Rewrite the text of every record below, replacing "series" with "data set" and changing nothing else. Omit the pictures from your answer.

....

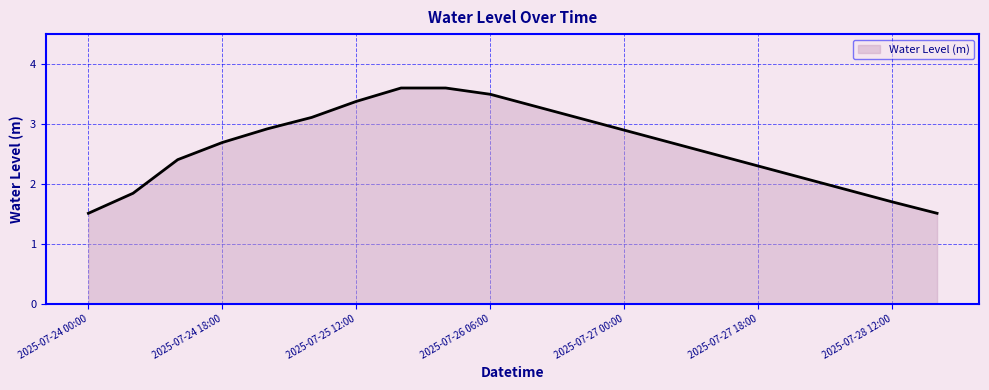

What is the maximum value shown in the chart?

3.6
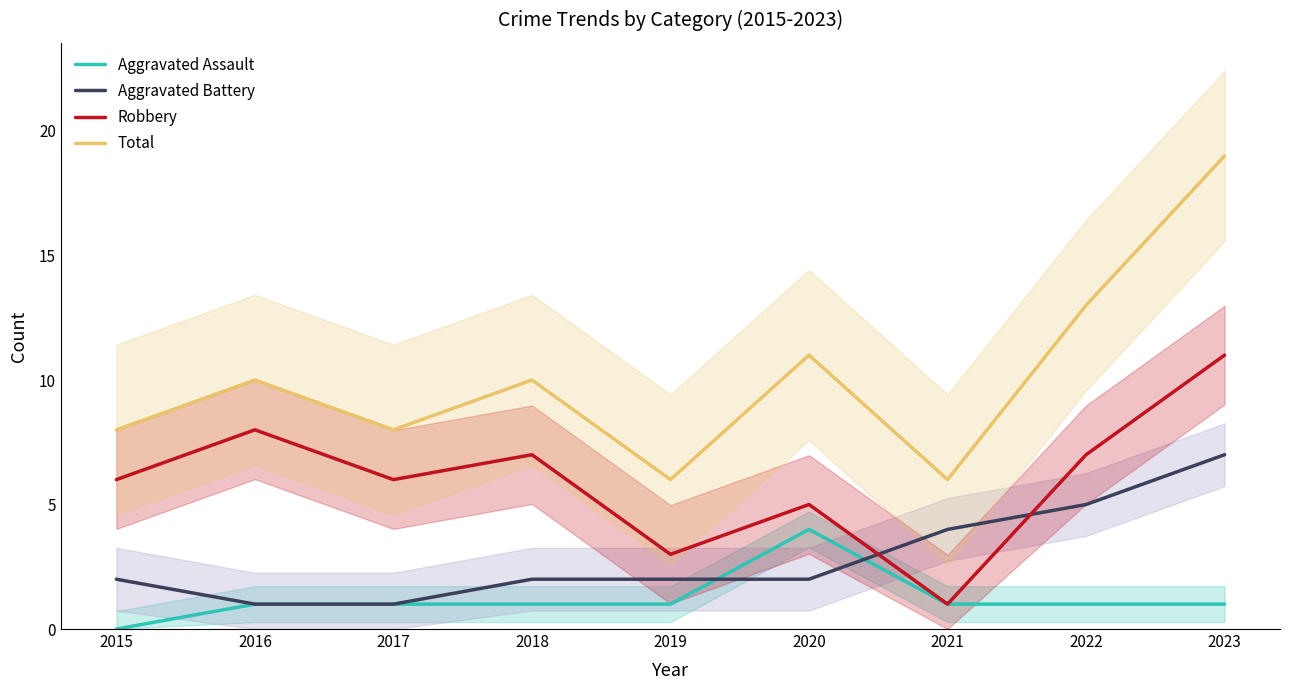

The Robbery series shows 6 at 2017. True or false?

True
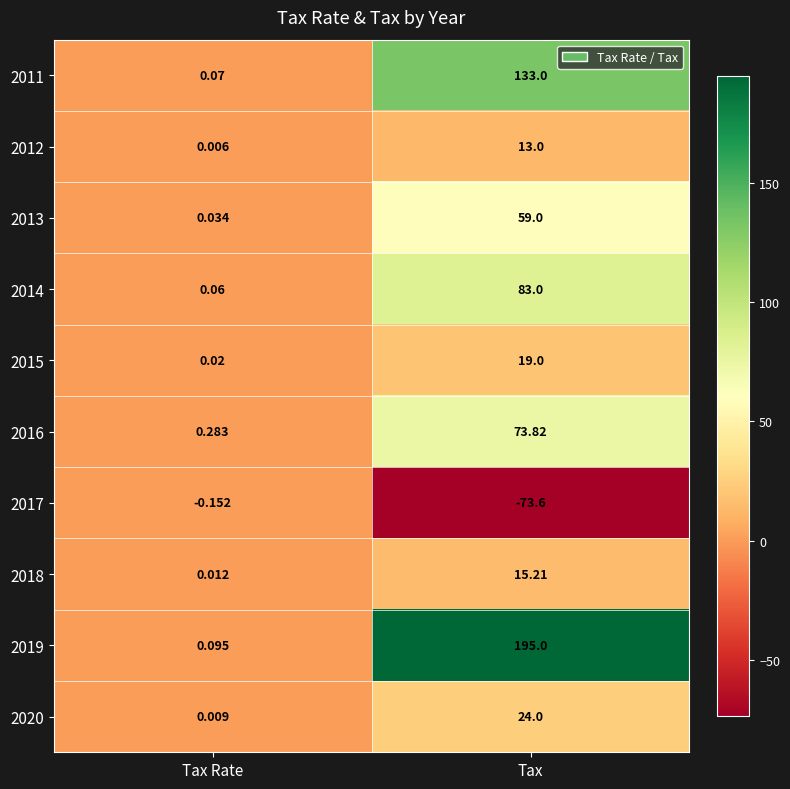

Which series has the widest spread of values?

2019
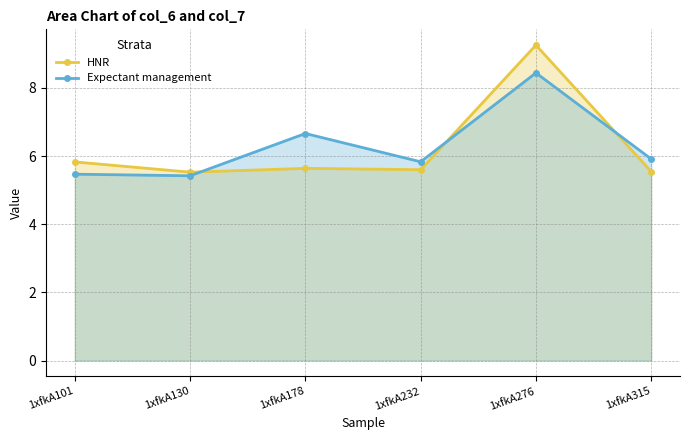

What is the difference between the highest and lowest values at 1xfkA315?

0.4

....

• RESPONSE BELOW:
What is the maximum value shown in the chart?

3.6

The Robbery data set shows 6 at 2017. True or false?

True

Which data set has the widest spread of values?

2019

What is the difference between the highest and lowest values at 1xfkA315?

0.4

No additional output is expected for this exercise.